** GIVEN REQUEST **
Can you rewrite the listing below with "catalogue" switched to "catalog" throughout, leaving everything else unchanged?
━━━━━ LISTING ━━━━━
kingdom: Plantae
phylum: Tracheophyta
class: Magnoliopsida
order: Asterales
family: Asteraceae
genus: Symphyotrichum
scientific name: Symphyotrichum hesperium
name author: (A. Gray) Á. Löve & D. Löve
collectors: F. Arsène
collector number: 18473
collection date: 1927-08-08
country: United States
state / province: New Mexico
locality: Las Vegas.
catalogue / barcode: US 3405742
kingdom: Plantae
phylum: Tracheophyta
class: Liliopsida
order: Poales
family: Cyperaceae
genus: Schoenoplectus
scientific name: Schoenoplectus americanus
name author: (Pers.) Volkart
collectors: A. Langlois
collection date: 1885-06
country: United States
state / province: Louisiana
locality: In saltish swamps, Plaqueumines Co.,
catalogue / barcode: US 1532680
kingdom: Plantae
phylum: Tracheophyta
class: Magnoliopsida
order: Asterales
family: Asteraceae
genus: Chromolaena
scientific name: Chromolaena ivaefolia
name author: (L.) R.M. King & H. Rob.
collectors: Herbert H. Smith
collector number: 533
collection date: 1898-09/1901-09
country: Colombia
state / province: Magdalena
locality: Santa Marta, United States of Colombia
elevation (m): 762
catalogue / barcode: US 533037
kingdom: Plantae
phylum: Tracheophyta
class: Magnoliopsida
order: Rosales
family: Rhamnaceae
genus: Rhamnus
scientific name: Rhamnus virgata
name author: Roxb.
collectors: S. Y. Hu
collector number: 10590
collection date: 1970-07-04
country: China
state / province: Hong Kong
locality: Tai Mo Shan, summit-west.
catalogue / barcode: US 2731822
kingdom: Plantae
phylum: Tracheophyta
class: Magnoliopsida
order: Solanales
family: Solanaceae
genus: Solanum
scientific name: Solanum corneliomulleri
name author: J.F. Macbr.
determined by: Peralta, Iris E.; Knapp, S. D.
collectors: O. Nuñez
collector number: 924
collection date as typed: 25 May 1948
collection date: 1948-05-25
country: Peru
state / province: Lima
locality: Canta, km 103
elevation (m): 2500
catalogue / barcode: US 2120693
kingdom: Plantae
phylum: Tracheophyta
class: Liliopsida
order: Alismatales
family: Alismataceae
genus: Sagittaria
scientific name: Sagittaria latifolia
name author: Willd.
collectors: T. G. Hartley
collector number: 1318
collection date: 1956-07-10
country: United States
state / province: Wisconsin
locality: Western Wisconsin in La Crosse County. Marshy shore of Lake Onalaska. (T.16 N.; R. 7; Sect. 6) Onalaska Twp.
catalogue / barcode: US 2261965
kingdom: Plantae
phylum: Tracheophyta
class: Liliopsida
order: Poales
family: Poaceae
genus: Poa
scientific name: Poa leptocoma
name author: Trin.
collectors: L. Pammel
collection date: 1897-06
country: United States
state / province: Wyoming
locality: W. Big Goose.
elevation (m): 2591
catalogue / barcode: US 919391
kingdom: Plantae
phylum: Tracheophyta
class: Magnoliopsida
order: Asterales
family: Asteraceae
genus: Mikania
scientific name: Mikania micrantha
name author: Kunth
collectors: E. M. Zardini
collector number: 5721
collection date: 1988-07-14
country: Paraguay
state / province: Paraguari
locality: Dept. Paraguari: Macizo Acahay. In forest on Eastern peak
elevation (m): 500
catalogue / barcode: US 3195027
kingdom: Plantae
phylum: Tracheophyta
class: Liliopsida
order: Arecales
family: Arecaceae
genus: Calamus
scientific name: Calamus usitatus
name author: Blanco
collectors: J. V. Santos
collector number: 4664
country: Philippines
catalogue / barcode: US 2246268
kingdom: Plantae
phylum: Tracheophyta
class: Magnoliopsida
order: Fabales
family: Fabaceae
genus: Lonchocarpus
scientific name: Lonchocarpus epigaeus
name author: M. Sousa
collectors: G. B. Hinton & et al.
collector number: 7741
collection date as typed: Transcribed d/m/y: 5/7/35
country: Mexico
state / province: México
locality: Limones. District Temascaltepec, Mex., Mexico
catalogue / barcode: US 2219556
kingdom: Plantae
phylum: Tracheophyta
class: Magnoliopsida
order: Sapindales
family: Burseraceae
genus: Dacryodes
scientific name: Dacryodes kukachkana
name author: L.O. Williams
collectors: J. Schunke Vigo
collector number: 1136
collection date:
━━━━━
** RESPONSE **
kingdom: Plantae
phylum: Tracheophyta
class: Magnoliopsida
order: Asterales
family: Asteraceae
genus: Symphyotrichum
scientific name: Symphyotrichum hesperium
name author: (A. Gray) Á. Löve & D. Löve
collectors: F. Arsène
collector number: 18473
collection date: 1927-08-08
country: United States
state / province: New Mexico
locality: Las Vegas.
catalog / barcode: US 3405742
kingdom: Plantae
phylum: Tracheophyta
class: Liliopsida
order: Poales
family: Cyperaceae
genus: Schoenoplectus
scientific name: Schoenoplectus americanus
name author: (Pers.) Volkart
collectors: A. Langlois
collection date: 1885-06
country: United States
state / province: Louisiana
locality: In saltish swamps, Plaqueumines Co.,
catalog / barcode: US 1532680
kingdom: Plantae
phylum: Tracheophyta
class: Magnoliopsida
order: Asterales
family: Asteraceae
genus: Chromolaena
scientific name: Chromolaena ivaefolia
name author: (L.) R.M. King & H. Rob.
collectors: Herbert H. Smith
collector number: 533
collection date: 1898-09/1901-09
country: Colombia
state / province: Magdalena
locality: Santa Marta, United States of Colombia
elevation (m): 762
catalog / barcode: US 533037
kingdom: Plantae
phylum: Tracheophyta
class: Magnoliopsida
order: Rosales
family: Rhamnaceae
genus: Rhamnus
scientific name: Rhamnus virgata
name author: Roxb.
collectors: S. Y. Hu
collector number: 10590
collection date: 1970-07-04
country: China
state / province: Hong Kong
locality: Tai Mo Shan, summit-west.
catalog / barcode: US 2731822
kingdom: Plantae
phylum: Tracheophyta
class: Magnoliopsida
order: Solanales
family: Solanaceae
genus: Solanum
scientific name: Solanum corneliomulleri
name author: J.F. Macbr.
determined by: Peralta, Iris E.; Knapp, S. D.
collectors: O. Nuñez
collector number: 924
collection date as typed: 25 May 1948
collection date: 1948-05-25
country: Peru
state / province: Lima
locality: Canta, km 103
elevation (m): 2500
catalog / barcode: US 2120693
kingdom: Plantae
phylum: Tracheophyta
class: Liliopsida
order: Alismatales
family: Alismataceae
genus: Sagittaria
scientific name: Sagittaria latifolia
name author: Willd.
collectors: T. G. Hartley
collector number: 1318
collection date: 1956-07-10
country: United States
state / province: Wisconsin
locality: Western Wisconsin in La Crosse County. Marshy shore of Lake Onalaska. (T.16 N.; R. 7; Sect. 6) Onalaska Twp.
catalog / barcode: US 2261965
kingdom: Plantae
phylum: Tracheophyta
class: Liliopsida
order: Poales
family: Poaceae
genus: Poa
scientific name: Poa leptocoma
name author: Trin.
collectors: L. Pammel
collection date: 1897-06
country: United States
state / province: Wyoming
locality: W. Big Goose.
elevation (m): 2591
catalog / barcode: US 919391
kingdom: Plantae
phylum: Tracheophyta
class: Magnoliopsida
order: Asterales
family: Asteraceae
genus: Mikania
scientific name: Mikania micrantha
name author: Kunth
collectors: E. M. Zardini
collector number: 5721
collection date: 1988-07-14
country: Paraguay
state / province: Paraguari
locality: Dept. Paraguari: Macizo Acahay. In forest on Eastern peak
elevation (m): 500
catalog / barcode: US 3195027
kingdom: Plantae
phylum: Tracheophyta
class: Liliopsida
order: Arecales
family: Arecaceae
genus: Calamus
scientific name: Calamus usitatus
name author: Blanco
collectors: J. V. Santos
collector number: 4664
country: Philippines
catalog / barcode: US 2246268
kingdom: Plantae
phylum: Tracheophyta
class: Magnoliopsida
order: Fabales
family: Fabaceae
genus: Lonchocarpus
scientific name: Lonchocarpus epigaeus
name author: M. Sousa
collectors: G. B. Hinton & et al.
collector number: 7741
collection date as typed: Transcribed d/m/y: 5/7/35
country: Mexico
state / province: México
locality: Limones. District Temascaltepec, Mex., Mexico
catalog / barcode: US 2219556
kingdom: Plantae
phylum: Tracheophyta
class: Magnoliopsida
order: Sapindales
family: Burseraceae
genus: Dacryodes
scientific name: Dacryodes kukachkana
name author: L.O. Williams
collectors: J. Schunke Vigo
collector number: 1136
collection date:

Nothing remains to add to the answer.